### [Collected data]
========
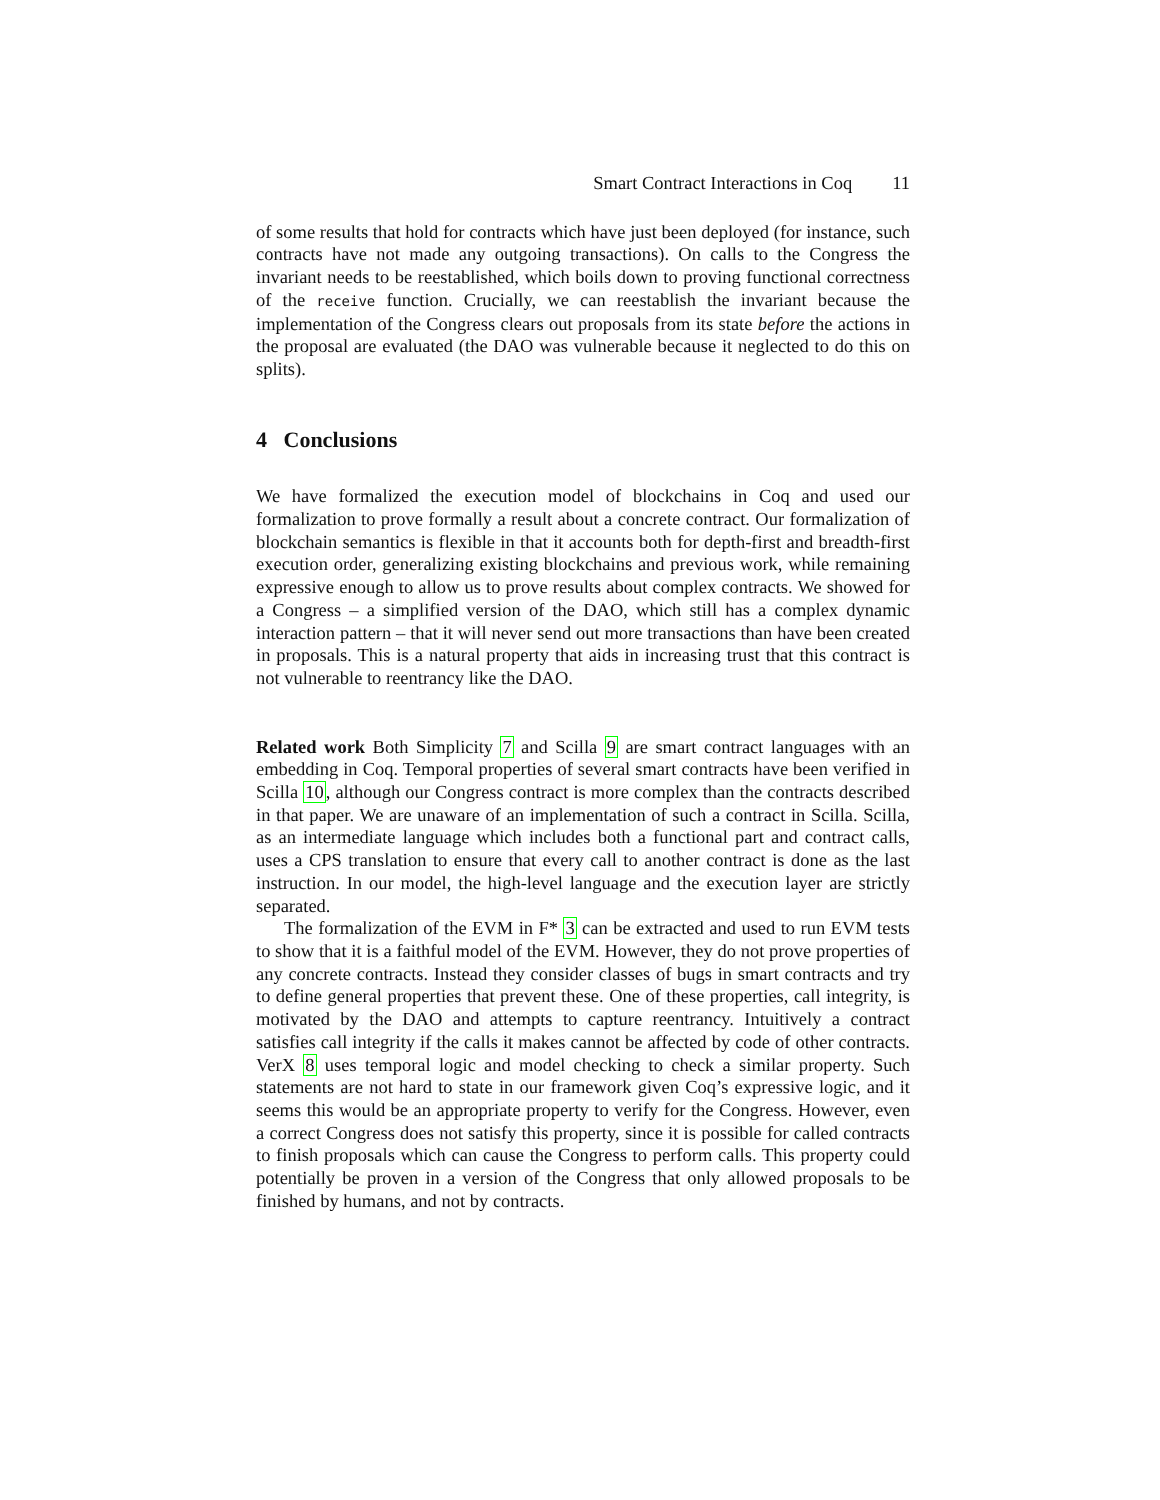Smart Contract Interactions in Coq 11
of some results that hold for contracts which have just been deployed (for instance, such contracts have not made any outgoing transactions). On calls to the Congress the invariant needs to be reestablished, which boils down to proving functional correctness of the receive function. Crucially, we can reestablish the invariant because the implementation of the Congress clears out proposals from its state before the actions in the proposal are evaluated (the DAO was vulnerable because it neglected to do this on splits).
4 Conclusions
We have formalized the execution model of blockchains in Coq and used our formalization to prove formally a result about a concrete contract. Our formalization of blockchain semantics is flexible in that it accounts both for depth-first and breadth-first execution order, generalizing existing blockchains and previous work, while remaining expressive enough to allow us to prove results about complex contracts. We showed for a Congress – a simplified version of the DAO, which still has a complex dynamic interaction pattern – that it will never send out more transactions than have been created in proposals. This is a natural property that aids in increasing trust that this contract is not vulnerable to reentrancy like the DAO.
Related work Both Simplicity 7 and Scilla 9 are smart contract languages with an embedding in Coq. Temporal properties of several smart contracts have been verified in Scilla 10, although our Congress contract is more complex than the contracts described in that paper. We are unaware of an implementation of such a contract in Scilla. Scilla, as an intermediate language which includes both a functional part and contract calls, uses a CPS translation to ensure that every call to another contract is done as the last instruction. In our model, the high-level language and the execution layer are strictly separated.
The formalization of the EVM in F* 3 can be extracted and used to run EVM tests to show that it is a faithful model of the EVM. However, they do not prove properties of any concrete contracts. Instead they consider classes of bugs in smart contracts and try to define general properties that prevent these. One of these properties, call integrity, is motivated by the DAO and attempts to capture reentrancy. Intuitively a contract satisfies call integrity if the calls it makes cannot be affected by code of other contracts. VerX 8 uses temporal logic and model checking to check a similar property. Such statements are not hard to state in our framework given Coq’s expressive logic, and it seems this would be an appropriate property to verify for the Congress. However, even a correct Congress does not satisfy this property, since it is possible for called contracts to finish proposals which can cause the Congress to perform calls. This property could potentially be proven in a version of the Congress that only allowed proposals to be finished by humans, and not by contracts.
========
### [Exercise requirements]
Only the lines from the beginning of the records through the line bearing "4 Conclusions" belong in the answer, copied word for word with pictures left out.

### [Response to this exercise]
Smart Contract Interactions in Coq 11
of some results that hold for contracts which have just been deployed (for instance, such contracts have not made any outgoing transactions). On calls to the Congress the invariant needs to be reestablished, which boils down to proving functional correctness of the receive function. Crucially, we can reestablish the invariant because the implementation of the Congress clears out proposals from its state before the actions in the proposal are evaluated (the DAO was vulnerable because it neglected to do this on splits).
4 Conclusions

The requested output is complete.